* TEXT BLOCK
-*-

“My grave will be called ‘Mount Cleese,’” says the actor, comedian and screenwriter, whose new book is “Creativity.”
What’s the last great book you read?
Iain McGilchrist’s “The Master and His Emissary.” The author taught English at Oxford, decided one should not try to explain poems, qualified as a doctor, then as a psychiatrist, and then worked at Johns Hopkins neuroimaging the brain. Starting with the fact that our two hemispheres are asymmetrical, he explores how this affects our minds in every way, and how the balance between our two hemispheres has been lost.
This book has, more than any others, explained things I have been puzzled by for decades, in particular the shortcomings of pure intellectualism.
Describe your ideal reading experience (when, where, what, how).
My ideal reading scenario is an armchair in a cool room. Outside, sunshine and a pool; inside, a herd of cats and an endless flow of elderberry cordial; and opposite me on the sofa, my wife, Fish, so that I can look at her now and again.
What kind of reader were you as a child? Which childhood books and authors stick with you most?

-*-

* DATA FOR REVIEW

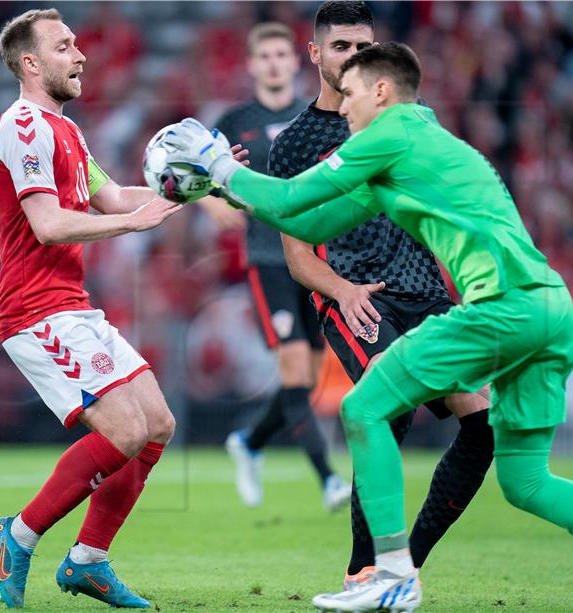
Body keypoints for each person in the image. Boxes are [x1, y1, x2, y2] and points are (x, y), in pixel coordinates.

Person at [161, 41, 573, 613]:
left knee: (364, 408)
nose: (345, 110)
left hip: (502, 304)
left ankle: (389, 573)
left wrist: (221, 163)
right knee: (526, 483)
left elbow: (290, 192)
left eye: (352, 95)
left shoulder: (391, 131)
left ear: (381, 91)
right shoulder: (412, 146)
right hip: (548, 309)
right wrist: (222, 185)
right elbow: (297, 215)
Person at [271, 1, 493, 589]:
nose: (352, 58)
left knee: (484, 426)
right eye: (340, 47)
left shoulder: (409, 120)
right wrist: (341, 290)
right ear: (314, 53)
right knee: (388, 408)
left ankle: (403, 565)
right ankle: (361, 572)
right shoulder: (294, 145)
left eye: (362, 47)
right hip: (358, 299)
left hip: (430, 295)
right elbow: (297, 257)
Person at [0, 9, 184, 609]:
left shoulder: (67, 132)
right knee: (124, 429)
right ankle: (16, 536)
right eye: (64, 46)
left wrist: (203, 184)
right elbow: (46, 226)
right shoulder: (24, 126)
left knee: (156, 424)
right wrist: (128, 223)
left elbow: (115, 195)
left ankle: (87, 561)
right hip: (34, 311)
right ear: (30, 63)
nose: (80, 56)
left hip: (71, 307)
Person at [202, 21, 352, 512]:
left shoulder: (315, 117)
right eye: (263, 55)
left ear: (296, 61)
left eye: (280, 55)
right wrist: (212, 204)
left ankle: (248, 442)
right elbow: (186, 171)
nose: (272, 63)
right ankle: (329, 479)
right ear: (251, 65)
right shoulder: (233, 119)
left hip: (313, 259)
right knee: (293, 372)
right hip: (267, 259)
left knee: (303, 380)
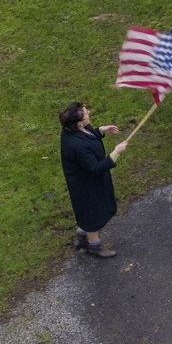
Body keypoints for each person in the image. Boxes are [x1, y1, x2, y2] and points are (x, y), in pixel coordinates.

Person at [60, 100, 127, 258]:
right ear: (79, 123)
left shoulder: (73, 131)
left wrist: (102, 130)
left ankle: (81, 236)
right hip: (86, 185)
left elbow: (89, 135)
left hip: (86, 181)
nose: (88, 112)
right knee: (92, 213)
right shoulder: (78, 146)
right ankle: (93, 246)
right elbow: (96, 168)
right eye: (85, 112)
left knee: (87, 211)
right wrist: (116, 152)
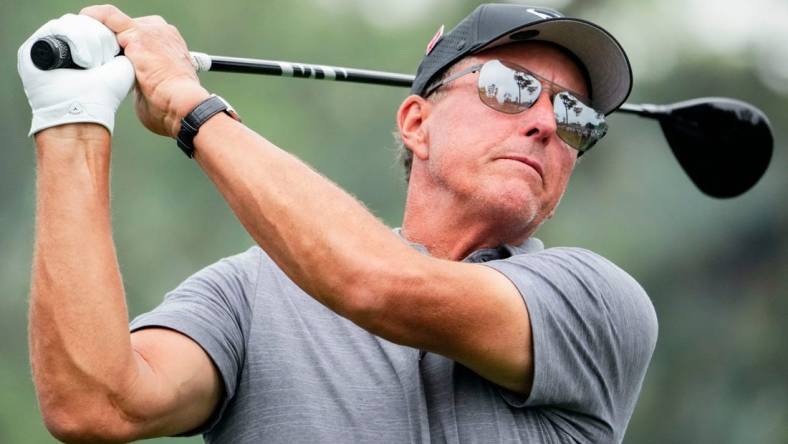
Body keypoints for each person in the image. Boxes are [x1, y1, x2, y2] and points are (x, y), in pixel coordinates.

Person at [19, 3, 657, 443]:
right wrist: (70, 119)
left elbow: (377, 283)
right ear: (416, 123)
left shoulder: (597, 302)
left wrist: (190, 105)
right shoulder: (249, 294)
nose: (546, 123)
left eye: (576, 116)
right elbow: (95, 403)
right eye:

-*-

* TASK OBJECTIVE
Extend the interview about books and reading past its final question, in the same question-and-answer format. The material in the records is separate from the interview and unrelated to it.

* RESPONSE TO THE TASK
As a child I read mainly about animals and cricket. I’ve always had an intense, soppy relationship with furry creatures, so I consumed the Doctor Doolittle books, and Elleston Trevor’s “Deep Wood” and “Badger’s Moon,” and Kenneth Grahame’s “The Wind in the Willows” and Percy FitzPatrick’s “Jock of the Bushveld.”
Then in my teens I read adventure novels, probably to compensate for my lack of boldness. I loved Conan Doyle’s books about Brigadier Gerard, the Horatio Hornblower stories, Alexandre Dumas’s swashbucklers, Rafael Sabatini’s pirate romps, and John Buchan’s “The Thirty-Nine Steps” and “Greenmantle” and “The Three Hostages,” where muscular ex-public schoolboys could effortlessly disguise themselves as skinny Lascar carpet salesmen without any of the locals noticing anything “a bit rum.”
Finally, at about 16, Sherlock Holmes, Father Brown, Agatha Christie and, suddenly, books about humanism!
You’ve narrated audiobook versions of everything from Dante to Dr. Seuss. Does performing a work aloud change your perception of it?
I started in radio, and I have always loved the medium. I think it’s the minimality of the technology. Just the microphone and a non-squeaky chair. It’s all down to the scripts and the performance, with nobody coming to adjust the radio mic in your tie-knot, or picking lint off your own collar every other take. This makes it the most intimate medium, both for the listener and for the performer.
So, recording a book is the next best thing. The trouble is, I make it difficult for myself, because I believe (on no particularly good grounds) that I should not sound as though I’m reading! I should sound as though I’m telling a story to a friend.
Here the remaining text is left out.